Four bids were received for the project, ranging from $2.4 million to $3 million and Landmark Structures was the lowest bidder. Landmark Structures had constructed about 70 percent of all composite elevated tanks currently in service in North America, according to the company’s website.
According to Public Works, the construction won’t likely require shutting off water to surrounding businesses and shouldn’t interfere with business access and the contractor will be required to maintain residential access to properties east of the site.
The project is being funded through the Water Capital Improvement fund.
Commissioners could choose to approve the additive logo and lettering to the contract on Tuesday, but could also choose not to award the contract, though city staff estimates that rebidding the project would cost at least another $7,000 to $10,000. Or commissioners could choose to scrap the project entirely, but staff does not recommend that option since at some point the tower will not be able to be repaired and be taken off line.
Commissioners authorized the purchase of property for the new tower in October 2016 and in February, the FAA issued a Determination of No Hazard to Air Navigation for the tower with a maximum height of 3,830 feet above mean sea level at the proposed location.

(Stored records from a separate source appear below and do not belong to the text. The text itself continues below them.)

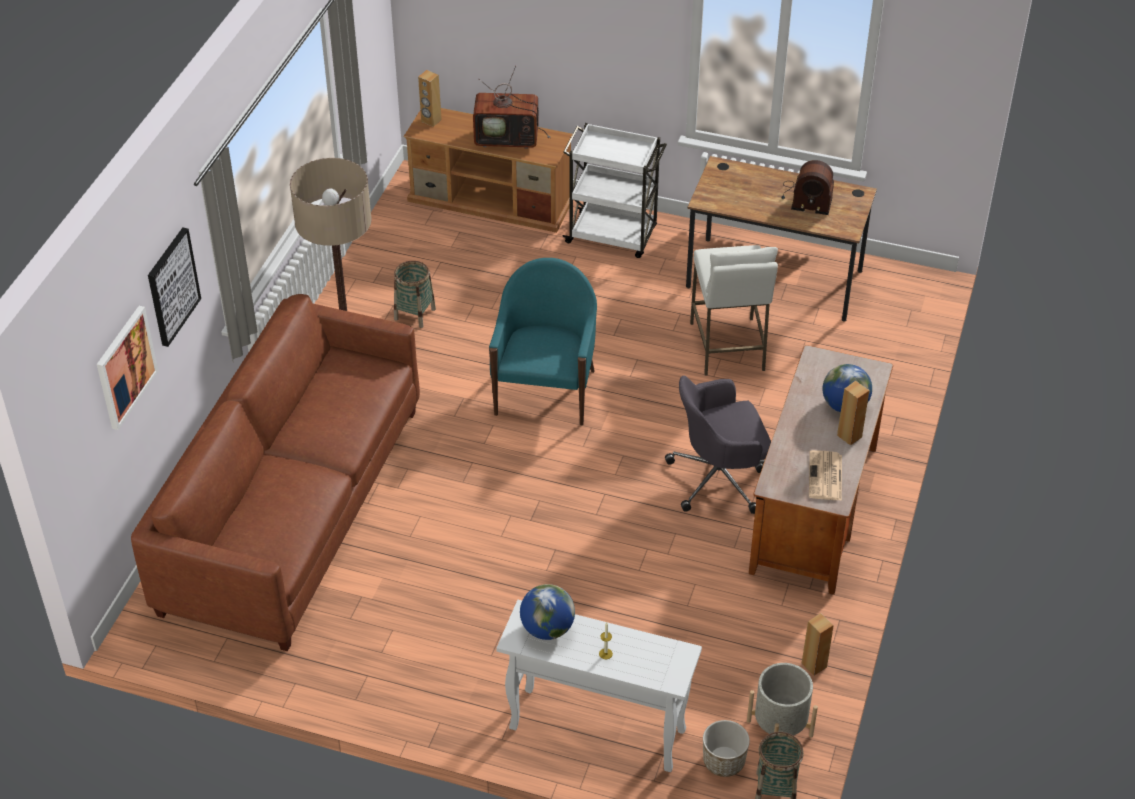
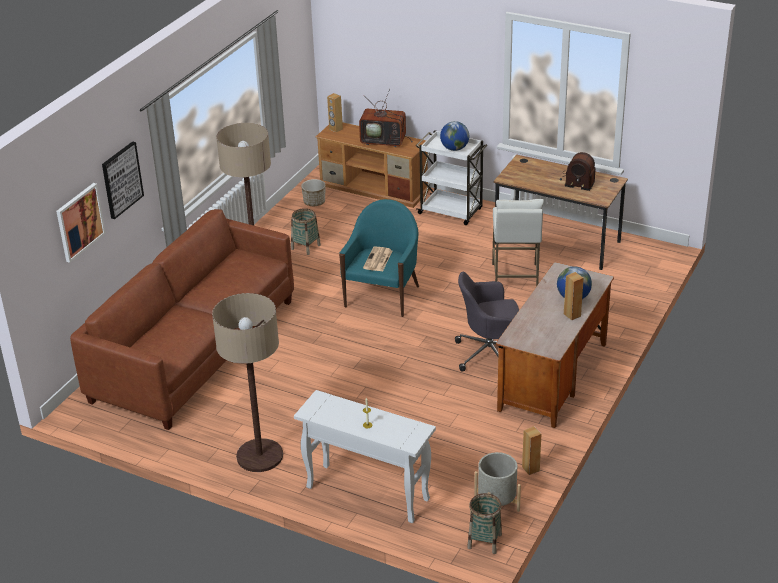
camera: 10 degrees right, 10 degrees down
(430, 682) = (259, 456): none -> floor lamp
(547, 629) = (331, 408): globe -> globe (454, 148)
(724, 761) = (452, 520): planter -> planter (314, 202)
(825, 477) = (549, 337): newspaper -> newspaper (378, 260)

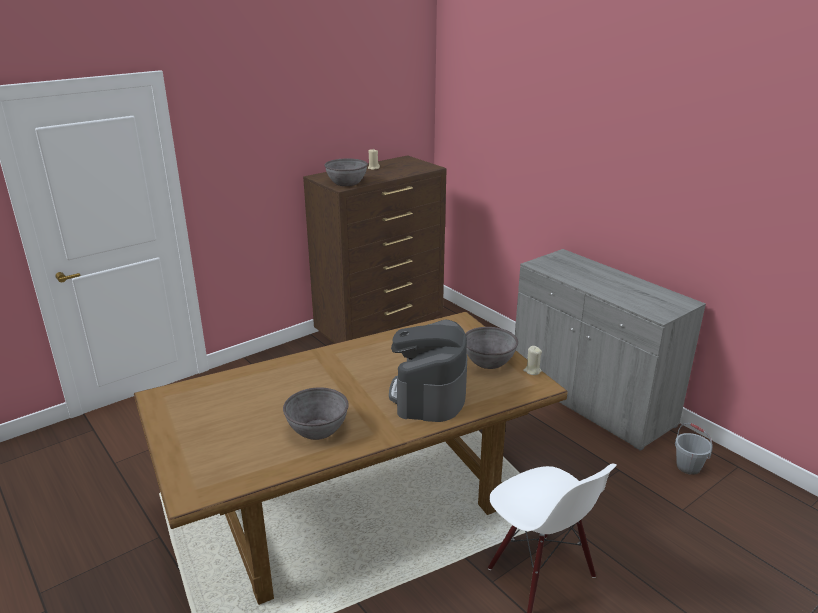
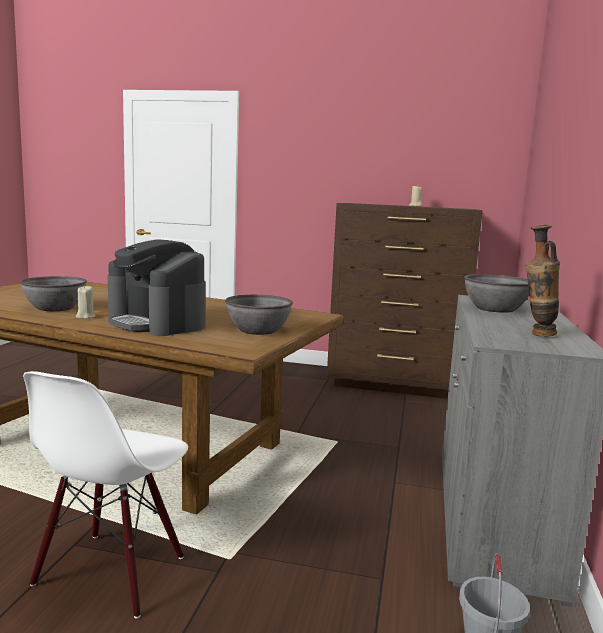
camera: 50 degrees right, 15 degrees down
(346, 183) = (360, 203): grey bowl -> grey bowl (495, 309)
(429, 394) = (157, 323): coffee machine -> coffee machine turned 105 degrees counterclockwise
(532, 371) = (269, 344): beige candle -> beige candle (85, 317)
(648, 296) = (536, 335): none -> vase

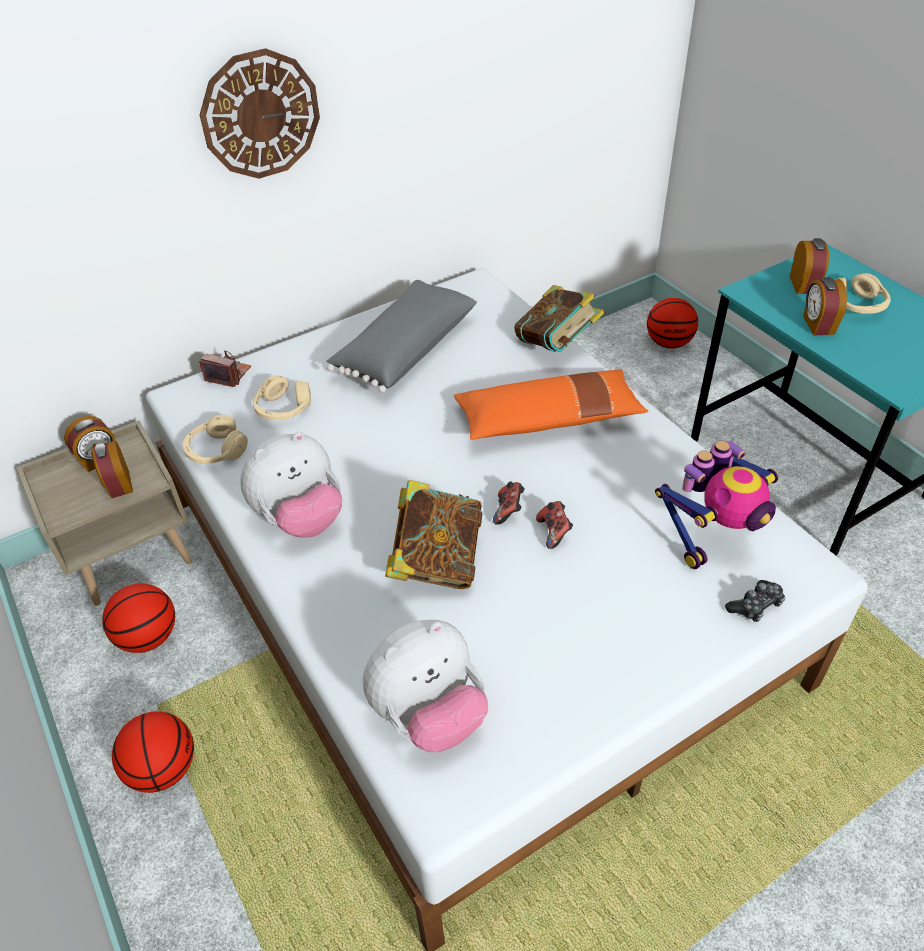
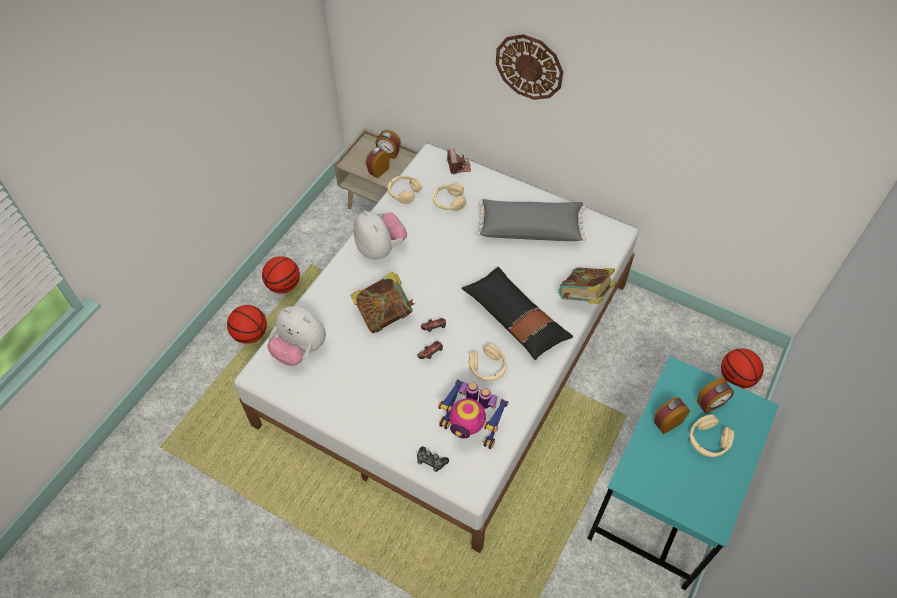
camera: 60 degrees right, 10 degrees up
(149, 637) = (343, 239): basketball -> basketball (250, 334)
(300, 518) = (380, 248): plush toy -> plush toy turned 150 degrees counterclockwise
(548, 419) = (515, 319): orange pillow -> black pillow
(615, 478) = (487, 367): none -> beige headphones

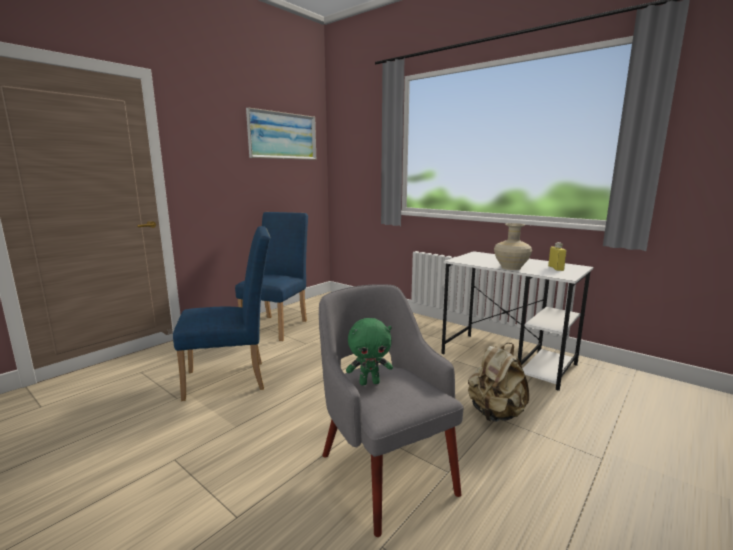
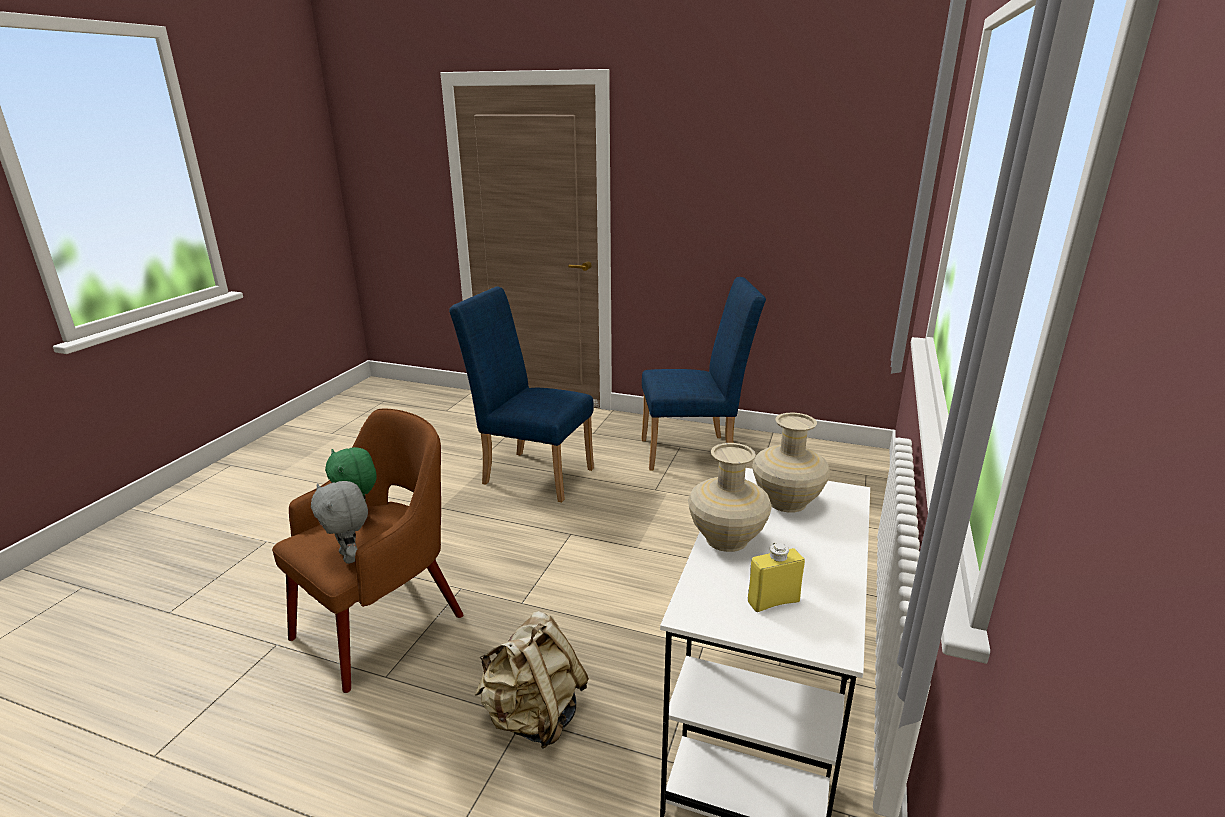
camera: 70 degrees right, 10 degrees up
(233, 379) = (531, 473): blue chair -> blue chair turned 150 degrees clockwise
(283, 136) = (819, 146): picture -> none
(384, 470) = (383, 624): grey armchair -> brown armchair
(426, 389) = (350, 557): none -> grey plush toy
(482, 259) = (786, 502): none -> beige vase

In April, City Commissioners approved annexation and PLI-Public Lands and Institutional zoning for the new property for the tower. In June, commissioners approved a contract to extend a water main to the proposed water tower site. The Design Review Board considered the project in mid-August and recommended approval of the site layout and design. The DRB also recommended that the city spend the additional money on lettering for the water tower, but staff is advising to push that decision until the construction is complete.